The NHI Administration issues every insured a credit card–size IC card for accessing health care. As all providers in Taiwan submit claims electronically based on the patient records they keep, we can do very detailed profiling of both patients and providers. All the data in our health IT system can be linked, so that we can analyze any data we choose to know about patients, their utilization, providers, and so on. We have complete profiles on utilization by patients’ income level, geographic location, number of visits, number of hospitalizations, etc. Thus, we are able to monitor our health system almost in real time.
At present, most hospitals have electronic medical records (EMRs) within their facilities. We are on the way to develop cross-system EMRs, and expect to accomplish this in the next few years. As there is a single insurer, one single standard has already been set up. We can go to a complete life-time e-record system within a few years.
An imaging switching center using a Picture Archiving and Communication System [PACS] already functioned for years. All imaging done by the providers is electronically transferable within the entire Taiwan health system. Telemedicine for mountainous aboriginal communities and off-shore islands is a routine practice now.

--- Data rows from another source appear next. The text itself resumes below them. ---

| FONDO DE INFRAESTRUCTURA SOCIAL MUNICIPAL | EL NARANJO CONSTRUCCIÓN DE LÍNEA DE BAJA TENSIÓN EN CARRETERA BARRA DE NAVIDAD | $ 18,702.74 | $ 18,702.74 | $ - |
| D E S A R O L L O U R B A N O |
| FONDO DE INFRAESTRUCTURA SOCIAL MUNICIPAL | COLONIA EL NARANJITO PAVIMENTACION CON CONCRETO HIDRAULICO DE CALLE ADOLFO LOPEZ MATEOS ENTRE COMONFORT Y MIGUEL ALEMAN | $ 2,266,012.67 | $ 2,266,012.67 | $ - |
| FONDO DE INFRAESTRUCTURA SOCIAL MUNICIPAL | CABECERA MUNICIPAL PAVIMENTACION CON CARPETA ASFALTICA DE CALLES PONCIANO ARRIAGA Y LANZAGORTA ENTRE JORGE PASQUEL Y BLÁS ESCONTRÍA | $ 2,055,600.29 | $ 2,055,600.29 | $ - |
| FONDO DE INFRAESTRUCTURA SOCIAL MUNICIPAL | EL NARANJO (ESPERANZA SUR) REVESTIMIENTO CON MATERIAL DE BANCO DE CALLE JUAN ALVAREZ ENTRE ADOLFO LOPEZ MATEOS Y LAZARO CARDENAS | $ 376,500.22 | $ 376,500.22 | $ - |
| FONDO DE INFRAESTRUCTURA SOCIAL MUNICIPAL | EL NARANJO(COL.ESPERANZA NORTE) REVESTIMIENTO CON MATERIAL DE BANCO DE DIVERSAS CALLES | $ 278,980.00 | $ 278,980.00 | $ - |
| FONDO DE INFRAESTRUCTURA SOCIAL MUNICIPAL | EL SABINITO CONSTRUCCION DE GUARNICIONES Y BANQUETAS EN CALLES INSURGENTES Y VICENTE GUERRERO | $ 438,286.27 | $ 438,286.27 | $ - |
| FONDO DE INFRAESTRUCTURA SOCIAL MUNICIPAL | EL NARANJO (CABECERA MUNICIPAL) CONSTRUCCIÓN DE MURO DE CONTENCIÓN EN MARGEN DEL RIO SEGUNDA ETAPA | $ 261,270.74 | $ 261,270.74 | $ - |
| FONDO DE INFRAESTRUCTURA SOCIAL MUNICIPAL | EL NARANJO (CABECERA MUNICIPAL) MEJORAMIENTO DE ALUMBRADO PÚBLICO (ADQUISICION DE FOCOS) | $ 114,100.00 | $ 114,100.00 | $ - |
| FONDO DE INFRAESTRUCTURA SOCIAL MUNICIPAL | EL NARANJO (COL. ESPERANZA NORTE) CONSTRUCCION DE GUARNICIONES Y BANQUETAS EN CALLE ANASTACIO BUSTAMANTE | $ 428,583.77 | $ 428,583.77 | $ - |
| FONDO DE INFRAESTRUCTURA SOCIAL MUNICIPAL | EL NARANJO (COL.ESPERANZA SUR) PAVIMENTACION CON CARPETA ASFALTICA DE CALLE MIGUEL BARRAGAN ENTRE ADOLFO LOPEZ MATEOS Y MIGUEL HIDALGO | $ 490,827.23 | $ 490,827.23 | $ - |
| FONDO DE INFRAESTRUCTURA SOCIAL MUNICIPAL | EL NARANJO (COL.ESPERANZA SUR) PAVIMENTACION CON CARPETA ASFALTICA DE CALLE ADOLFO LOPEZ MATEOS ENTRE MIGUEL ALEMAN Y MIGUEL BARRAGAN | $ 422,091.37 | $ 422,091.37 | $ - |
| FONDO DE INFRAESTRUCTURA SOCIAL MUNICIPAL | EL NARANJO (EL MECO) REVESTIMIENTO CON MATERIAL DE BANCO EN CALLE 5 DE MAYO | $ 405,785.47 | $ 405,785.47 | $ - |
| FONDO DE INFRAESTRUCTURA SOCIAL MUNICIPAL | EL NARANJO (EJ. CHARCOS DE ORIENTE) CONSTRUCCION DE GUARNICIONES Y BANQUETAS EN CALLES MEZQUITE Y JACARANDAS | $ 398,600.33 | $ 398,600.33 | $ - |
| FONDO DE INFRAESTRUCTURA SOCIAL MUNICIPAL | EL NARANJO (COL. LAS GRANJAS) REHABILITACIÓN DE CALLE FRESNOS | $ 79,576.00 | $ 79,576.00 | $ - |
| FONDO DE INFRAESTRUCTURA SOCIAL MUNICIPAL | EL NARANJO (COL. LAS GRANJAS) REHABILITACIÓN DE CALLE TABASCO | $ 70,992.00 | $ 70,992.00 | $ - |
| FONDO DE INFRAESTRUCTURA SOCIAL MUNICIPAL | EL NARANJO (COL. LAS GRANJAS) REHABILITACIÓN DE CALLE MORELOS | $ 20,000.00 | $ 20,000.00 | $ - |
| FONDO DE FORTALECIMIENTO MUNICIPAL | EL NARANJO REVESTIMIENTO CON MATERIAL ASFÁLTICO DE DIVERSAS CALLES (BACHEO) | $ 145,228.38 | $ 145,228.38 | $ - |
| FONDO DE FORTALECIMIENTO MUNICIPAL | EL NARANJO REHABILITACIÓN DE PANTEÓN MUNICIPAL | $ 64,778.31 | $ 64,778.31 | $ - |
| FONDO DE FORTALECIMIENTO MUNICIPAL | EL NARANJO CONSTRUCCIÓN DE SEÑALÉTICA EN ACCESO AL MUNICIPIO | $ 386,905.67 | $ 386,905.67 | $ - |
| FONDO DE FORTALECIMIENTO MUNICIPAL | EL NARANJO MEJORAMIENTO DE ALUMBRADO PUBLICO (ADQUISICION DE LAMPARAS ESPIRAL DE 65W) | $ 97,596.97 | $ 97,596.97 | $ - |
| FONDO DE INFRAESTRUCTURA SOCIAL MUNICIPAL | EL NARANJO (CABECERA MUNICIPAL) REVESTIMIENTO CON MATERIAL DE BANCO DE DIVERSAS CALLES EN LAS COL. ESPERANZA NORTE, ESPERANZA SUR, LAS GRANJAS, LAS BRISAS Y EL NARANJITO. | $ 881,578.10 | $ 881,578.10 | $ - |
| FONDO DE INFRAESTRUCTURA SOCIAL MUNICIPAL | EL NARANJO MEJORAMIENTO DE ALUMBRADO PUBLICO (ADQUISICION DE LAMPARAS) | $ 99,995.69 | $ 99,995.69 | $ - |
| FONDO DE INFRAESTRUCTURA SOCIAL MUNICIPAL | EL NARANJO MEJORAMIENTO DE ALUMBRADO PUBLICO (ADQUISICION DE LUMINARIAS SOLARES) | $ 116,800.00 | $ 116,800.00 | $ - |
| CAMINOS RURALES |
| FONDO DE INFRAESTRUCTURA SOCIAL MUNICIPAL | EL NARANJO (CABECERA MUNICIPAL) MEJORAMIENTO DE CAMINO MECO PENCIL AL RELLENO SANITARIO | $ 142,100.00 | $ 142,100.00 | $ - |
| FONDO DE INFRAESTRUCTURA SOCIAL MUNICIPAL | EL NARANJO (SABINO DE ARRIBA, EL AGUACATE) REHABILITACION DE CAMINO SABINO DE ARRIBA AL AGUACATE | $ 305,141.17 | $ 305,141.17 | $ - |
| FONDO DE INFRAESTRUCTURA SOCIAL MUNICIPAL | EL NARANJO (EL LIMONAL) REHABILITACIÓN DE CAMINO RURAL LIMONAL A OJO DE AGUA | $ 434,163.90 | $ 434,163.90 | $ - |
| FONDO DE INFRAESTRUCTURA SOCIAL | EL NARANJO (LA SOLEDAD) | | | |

Our policy decisions usually are based on quantitative evidence generated by our IT system. Taiwan invested heavily up front on health IT, and we have reaped the benefits of our powerful IT system ever since. The savings our IT system has generated have paid for the setup cost of that system many times over.
Key to the successful implementation
First, we have a team of competent technocrats and dedicated leaders who can devise sound policy and then implement it. Second, in the initial stage, we had a reasonably stable political system. Third, we have a physical infrastructure capable of delivering on health policy. Fourth, we set up a good health IT system at the very beginning, to have the data capacity as a basis for policy making.
In addition, our country established NHI during a good economic period. It should be noted that there are associated cost increases in the initial few years in establishment of national health insurance. Fortunately, Taiwan had good economic growth for many years prior to and after the NHI was launched; so we were able to absorb the cost increases associated with its establishment.